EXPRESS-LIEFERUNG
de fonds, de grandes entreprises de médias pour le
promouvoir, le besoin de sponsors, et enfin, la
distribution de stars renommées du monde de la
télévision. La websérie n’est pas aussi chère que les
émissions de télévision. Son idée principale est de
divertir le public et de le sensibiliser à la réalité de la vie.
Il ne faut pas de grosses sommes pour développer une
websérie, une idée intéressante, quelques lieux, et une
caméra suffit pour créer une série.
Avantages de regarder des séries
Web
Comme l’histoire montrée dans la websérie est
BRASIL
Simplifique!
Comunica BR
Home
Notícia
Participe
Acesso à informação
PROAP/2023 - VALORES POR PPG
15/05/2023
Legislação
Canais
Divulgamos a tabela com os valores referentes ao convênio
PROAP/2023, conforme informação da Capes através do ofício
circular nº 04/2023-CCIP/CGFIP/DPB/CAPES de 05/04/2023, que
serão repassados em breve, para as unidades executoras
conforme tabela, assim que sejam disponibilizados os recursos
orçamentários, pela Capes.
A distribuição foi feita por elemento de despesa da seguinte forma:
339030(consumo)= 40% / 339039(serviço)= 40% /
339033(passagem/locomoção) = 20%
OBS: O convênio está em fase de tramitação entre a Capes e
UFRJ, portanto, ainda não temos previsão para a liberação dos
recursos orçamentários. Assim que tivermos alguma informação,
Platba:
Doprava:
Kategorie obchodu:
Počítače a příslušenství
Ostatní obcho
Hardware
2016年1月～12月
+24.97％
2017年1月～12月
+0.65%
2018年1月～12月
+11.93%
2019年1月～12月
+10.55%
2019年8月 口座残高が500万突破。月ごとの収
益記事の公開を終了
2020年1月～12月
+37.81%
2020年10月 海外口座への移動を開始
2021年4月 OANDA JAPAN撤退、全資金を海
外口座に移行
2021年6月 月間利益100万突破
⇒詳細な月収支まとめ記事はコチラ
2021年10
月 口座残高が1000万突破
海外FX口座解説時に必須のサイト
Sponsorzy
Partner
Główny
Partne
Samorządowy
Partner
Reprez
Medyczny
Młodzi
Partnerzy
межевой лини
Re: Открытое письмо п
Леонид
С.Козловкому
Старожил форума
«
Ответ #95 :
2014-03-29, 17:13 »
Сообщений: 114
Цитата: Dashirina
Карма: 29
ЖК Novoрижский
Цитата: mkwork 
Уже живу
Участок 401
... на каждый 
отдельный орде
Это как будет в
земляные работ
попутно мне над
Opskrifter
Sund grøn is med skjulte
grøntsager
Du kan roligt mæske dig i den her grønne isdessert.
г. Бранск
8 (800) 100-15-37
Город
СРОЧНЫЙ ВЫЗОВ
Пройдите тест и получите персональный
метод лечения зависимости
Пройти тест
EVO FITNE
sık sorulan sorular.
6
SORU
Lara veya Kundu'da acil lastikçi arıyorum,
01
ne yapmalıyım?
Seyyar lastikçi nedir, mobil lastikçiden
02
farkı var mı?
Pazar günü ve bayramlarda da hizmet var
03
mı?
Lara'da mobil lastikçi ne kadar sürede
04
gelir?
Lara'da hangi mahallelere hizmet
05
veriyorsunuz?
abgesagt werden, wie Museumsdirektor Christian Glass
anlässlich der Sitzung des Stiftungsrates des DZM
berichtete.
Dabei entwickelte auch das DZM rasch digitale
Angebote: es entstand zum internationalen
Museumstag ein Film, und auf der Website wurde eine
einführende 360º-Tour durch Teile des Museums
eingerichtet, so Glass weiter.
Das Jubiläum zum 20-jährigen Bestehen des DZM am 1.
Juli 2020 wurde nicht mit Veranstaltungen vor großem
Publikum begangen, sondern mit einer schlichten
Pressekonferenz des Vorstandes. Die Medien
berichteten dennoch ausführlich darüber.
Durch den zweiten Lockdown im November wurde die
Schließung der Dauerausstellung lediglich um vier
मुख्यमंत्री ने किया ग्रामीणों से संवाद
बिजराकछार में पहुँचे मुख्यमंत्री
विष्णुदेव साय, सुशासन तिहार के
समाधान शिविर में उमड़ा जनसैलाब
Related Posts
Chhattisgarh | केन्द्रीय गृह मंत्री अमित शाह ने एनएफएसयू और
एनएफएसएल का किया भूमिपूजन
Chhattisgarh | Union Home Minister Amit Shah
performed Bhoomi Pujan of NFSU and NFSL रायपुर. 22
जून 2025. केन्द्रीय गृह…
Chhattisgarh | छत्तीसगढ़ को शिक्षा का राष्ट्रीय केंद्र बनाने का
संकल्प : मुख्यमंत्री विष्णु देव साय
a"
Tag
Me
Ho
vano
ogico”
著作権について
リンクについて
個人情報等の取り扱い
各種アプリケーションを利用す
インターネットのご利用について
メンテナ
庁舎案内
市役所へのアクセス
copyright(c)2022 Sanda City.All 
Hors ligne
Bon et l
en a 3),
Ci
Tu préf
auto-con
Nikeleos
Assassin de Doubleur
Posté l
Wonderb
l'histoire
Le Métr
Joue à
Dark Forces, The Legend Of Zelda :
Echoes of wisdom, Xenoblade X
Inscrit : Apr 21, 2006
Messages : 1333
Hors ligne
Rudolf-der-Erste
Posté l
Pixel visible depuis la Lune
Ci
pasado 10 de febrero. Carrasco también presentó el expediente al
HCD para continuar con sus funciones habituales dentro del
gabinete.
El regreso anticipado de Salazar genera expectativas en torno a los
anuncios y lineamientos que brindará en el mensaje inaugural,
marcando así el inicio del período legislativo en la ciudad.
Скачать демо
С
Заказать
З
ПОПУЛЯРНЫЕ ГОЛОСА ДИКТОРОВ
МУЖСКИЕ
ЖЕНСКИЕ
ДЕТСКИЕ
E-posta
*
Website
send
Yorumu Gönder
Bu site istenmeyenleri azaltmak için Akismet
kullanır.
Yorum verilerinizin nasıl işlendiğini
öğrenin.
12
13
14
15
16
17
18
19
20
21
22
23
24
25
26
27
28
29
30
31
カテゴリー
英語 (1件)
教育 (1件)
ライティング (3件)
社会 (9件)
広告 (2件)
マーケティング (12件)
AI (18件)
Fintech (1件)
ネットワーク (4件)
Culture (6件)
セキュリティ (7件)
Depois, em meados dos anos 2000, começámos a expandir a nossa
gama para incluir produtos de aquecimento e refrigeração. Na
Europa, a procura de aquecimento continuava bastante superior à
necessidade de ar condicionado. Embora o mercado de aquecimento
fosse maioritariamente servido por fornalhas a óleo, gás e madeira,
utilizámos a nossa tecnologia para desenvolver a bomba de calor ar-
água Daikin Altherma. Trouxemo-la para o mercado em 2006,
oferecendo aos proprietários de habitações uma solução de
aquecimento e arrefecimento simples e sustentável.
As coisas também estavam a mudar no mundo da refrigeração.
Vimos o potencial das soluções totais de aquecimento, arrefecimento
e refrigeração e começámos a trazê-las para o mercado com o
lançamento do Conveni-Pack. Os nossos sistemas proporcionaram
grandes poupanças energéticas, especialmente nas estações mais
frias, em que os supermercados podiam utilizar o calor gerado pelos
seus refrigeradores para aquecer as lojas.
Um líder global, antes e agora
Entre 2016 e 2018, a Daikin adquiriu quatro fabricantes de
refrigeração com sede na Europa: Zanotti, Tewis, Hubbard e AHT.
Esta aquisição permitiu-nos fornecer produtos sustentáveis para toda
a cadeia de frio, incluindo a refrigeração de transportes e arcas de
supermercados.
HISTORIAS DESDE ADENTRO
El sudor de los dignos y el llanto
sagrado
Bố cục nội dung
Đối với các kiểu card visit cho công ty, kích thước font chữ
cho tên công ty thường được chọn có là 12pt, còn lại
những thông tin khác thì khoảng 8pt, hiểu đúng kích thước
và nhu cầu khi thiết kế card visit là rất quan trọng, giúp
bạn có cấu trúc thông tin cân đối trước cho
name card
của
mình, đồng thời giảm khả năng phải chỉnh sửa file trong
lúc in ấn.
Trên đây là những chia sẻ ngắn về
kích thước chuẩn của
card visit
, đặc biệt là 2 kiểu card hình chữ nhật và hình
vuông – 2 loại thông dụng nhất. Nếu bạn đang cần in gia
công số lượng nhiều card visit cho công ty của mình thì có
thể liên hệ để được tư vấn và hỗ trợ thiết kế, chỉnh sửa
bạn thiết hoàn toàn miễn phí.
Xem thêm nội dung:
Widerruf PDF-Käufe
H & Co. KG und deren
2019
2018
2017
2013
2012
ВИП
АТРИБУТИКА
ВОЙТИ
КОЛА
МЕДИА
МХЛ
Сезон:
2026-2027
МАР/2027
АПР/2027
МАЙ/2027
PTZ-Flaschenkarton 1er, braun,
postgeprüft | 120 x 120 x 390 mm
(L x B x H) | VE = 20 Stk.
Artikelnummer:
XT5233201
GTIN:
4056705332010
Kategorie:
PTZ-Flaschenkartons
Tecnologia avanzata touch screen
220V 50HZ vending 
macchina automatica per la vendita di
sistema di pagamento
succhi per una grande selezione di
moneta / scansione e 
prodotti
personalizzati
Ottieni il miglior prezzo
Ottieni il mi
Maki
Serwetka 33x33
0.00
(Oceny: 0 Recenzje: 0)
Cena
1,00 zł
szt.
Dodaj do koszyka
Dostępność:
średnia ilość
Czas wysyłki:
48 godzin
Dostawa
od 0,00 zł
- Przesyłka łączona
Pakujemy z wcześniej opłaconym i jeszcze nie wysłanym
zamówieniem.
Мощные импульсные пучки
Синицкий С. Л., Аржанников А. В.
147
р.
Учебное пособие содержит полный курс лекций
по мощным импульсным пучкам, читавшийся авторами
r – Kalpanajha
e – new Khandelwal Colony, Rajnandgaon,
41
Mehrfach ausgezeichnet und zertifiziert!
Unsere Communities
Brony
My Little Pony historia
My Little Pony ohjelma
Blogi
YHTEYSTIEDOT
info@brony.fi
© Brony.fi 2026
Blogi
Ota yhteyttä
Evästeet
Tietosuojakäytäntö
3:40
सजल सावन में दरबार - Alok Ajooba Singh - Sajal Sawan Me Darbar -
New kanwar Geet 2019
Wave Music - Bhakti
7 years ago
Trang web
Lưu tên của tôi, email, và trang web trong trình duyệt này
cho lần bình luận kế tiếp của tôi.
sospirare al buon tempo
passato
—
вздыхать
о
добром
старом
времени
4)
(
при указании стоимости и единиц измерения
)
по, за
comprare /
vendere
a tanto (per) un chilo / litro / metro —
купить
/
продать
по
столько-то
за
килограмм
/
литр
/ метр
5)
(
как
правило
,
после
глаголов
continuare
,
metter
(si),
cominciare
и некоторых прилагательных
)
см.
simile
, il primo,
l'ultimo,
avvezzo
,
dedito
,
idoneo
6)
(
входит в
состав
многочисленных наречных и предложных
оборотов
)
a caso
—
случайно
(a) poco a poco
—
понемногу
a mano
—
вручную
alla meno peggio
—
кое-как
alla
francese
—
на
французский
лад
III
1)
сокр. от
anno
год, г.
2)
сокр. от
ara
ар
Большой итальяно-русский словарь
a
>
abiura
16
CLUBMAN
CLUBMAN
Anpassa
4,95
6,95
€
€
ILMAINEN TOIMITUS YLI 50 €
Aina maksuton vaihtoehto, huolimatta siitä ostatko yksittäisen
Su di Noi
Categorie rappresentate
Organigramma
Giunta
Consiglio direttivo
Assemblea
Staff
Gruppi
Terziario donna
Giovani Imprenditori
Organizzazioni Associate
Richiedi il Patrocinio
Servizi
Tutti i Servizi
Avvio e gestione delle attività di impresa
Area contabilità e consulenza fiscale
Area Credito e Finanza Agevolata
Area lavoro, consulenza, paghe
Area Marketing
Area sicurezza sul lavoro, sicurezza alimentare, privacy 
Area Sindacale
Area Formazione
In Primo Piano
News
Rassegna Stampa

——

* [Your objective]: Quote exactly the lines running from the start of the listing above through the line where "A distribuição foi" is found, and output no other lines.

* [Expected answer]:
EXPRESS-LIEFERUNG
de fonds, de grandes entreprises de médias pour le
promouvoir, le besoin de sponsors, et enfin, la
distribution de stars renommées du monde de la
télévision. La websérie n’est pas aussi chère que les
émissions de télévision. Son idée principale est de
divertir le public et de le sensibiliser à la réalité de la vie.
Il ne faut pas de grosses sommes pour développer une
websérie, une idée intéressante, quelques lieux, et une
caméra suffit pour créer une série.
Avantages de regarder des séries
Web
Comme l’histoire montrée dans la websérie est
BRASIL
Simplifique!
Comunica BR
Home
Notícia
Participe
Acesso à informação
PROAP/2023 - VALORES POR PPG
15/05/2023
Legislação
Canais
Divulgamos a tabela com os valores referentes ao convênio
PROAP/2023, conforme informação da Capes através do ofício
circular nº 04/2023-CCIP/CGFIP/DPB/CAPES de 05/04/2023, que
serão repassados em breve, para as unidades executoras
conforme tabela, assim que sejam disponibilizados os recursos
orçamentários, pela Capes.
A distribuição foi feita por elemento de despesa da seguinte forma:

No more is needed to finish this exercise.